▸ TASKS TO COMPLETE:
**a)** In the kernel mailing-list thread, which function does the reply say powerpc32 also lacks?
**b)** Sum up the kernel mailing-list thread in two sentences.

▸ READING TEXT:
● ● ● ● ● ● ●

Although that goes against current mistakes^Wcode.
Does powerpc32 still implement highmem? It seems that way. You broke
it, no?
On Thu, 2008-10-23 at 13:38 -0700, Andrew Morton wrote:
> I guess one could reimplemenet kmap_atomic_pfn() to call this. Sometime.
The goal is to stop needing this function fairly soon and replace it
with a 'real' io-mapping implementation for 32-bit processors.
> Given that all highmem-implementing archtiectures must use the same
> declaration here, we might as well put it into include/linux/highmem.h.
> Although that goes against current mistakes^Wcode.
I'd hate to break with a long tradition.
> Does powerpc32 still implement highmem? It seems that way. You broke
> it, no?
Powerpc32 doesn't have kmap_atomic_pfn either. Seems like the set of
HIGHMEM functions is not uniform across architectures.
--
[email protected]
On Thu, 23 Oct 2008, Andrew Morton wrote:
>
> Given that all highmem-implementing archtiectures must use the same
> declaration here, we might as well put it into include/linux/highmem.h.
> Although that goes against current mistakes^Wcode.
>
> Does powerpc32 still implement highmem? It seems that way. You broke
> it, no?
This really shouldn't be in highmem.h AT ALL.
The whole point of that function has absolutely nothing to do with
highmem, and it *must* be useful on non-highmem configurations to be
appropriate.
So I'd much rather create a new <linux/kmap.h> or something. Or just
expose this from to <asm/fixmap.h> or something. Let's not confuse this
with highmem, even if the implementation _historically_ was due to that.
Linus
On Thu, 2008-10-23 at 14:24 -0700, Linus Torvalds wrote:
> The whole point of that function has absolutely nothing to do with
> highmem, and it *must* be useful on non-highmem configurations to be
> appropriate.

● ● ● ● ● ● ●

▸ MATERIAL PROVIDED:
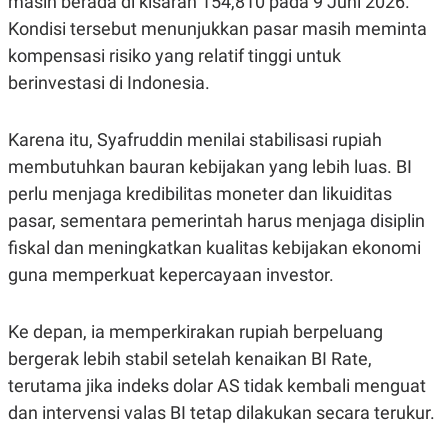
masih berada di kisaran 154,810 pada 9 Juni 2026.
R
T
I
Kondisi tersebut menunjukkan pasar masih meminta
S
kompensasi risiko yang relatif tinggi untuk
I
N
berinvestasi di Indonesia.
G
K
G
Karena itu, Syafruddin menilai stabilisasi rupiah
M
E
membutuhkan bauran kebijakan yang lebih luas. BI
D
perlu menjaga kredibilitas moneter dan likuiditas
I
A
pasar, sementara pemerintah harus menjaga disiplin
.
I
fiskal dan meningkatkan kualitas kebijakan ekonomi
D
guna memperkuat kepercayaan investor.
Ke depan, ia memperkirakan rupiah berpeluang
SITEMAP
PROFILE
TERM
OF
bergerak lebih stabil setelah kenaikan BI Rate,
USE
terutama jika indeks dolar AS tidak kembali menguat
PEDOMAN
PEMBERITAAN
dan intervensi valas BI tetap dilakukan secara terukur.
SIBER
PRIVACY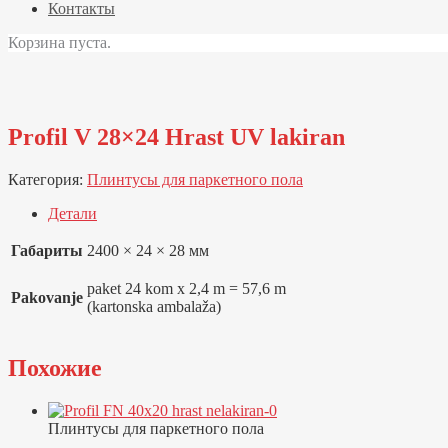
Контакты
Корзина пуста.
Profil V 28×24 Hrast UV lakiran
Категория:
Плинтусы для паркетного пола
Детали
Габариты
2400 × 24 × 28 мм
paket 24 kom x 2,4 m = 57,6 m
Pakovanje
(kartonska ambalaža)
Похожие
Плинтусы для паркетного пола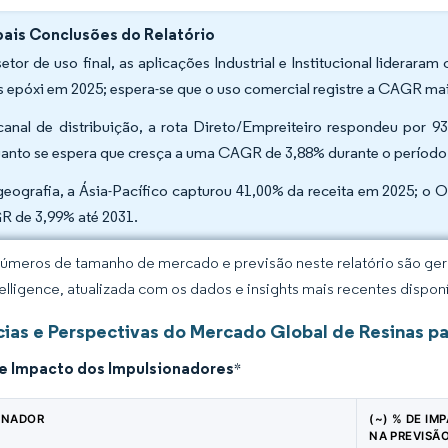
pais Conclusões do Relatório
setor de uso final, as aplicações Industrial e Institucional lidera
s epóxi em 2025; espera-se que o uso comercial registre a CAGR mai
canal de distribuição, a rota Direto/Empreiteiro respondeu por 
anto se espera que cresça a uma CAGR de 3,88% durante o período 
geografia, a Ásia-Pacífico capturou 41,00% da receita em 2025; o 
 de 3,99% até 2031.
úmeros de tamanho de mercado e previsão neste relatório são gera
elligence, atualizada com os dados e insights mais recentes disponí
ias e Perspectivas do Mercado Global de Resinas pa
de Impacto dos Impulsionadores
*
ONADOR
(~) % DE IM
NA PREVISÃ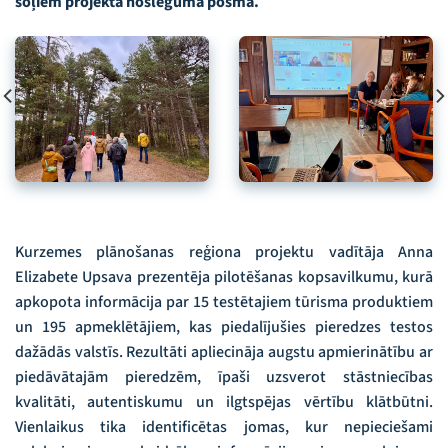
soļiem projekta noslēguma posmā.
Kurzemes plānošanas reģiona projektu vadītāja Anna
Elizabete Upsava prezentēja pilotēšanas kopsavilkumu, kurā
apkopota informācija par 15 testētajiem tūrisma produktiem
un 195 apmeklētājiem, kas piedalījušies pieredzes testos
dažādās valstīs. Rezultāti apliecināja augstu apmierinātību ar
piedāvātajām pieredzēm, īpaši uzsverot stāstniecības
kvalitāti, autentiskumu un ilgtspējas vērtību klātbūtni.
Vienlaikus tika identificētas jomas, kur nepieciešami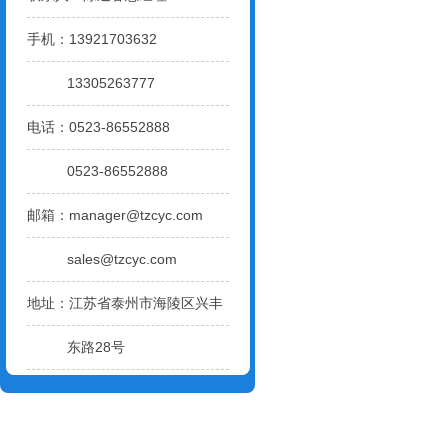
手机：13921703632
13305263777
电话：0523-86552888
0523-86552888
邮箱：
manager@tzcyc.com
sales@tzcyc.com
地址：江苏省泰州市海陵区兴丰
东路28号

● ● ● ● ● ● ●

▸ SOLUTIONS IN ORDER:
**a)** kmap_atomic_pfn

**b)** Andrew Morton proposes putting the shared highmem declaration into include/linux/highmem.h and asks whether powerpc32 was broken. A reply says powerpc32 lacks kmap_atomic_pfn too and that HIGHMEM functions are not uniform across architectures, while Linus argues that the function has nothing to do with highmem and should go in a new <linux/kmap.h> or be exposed from <asm/fixmap.h>.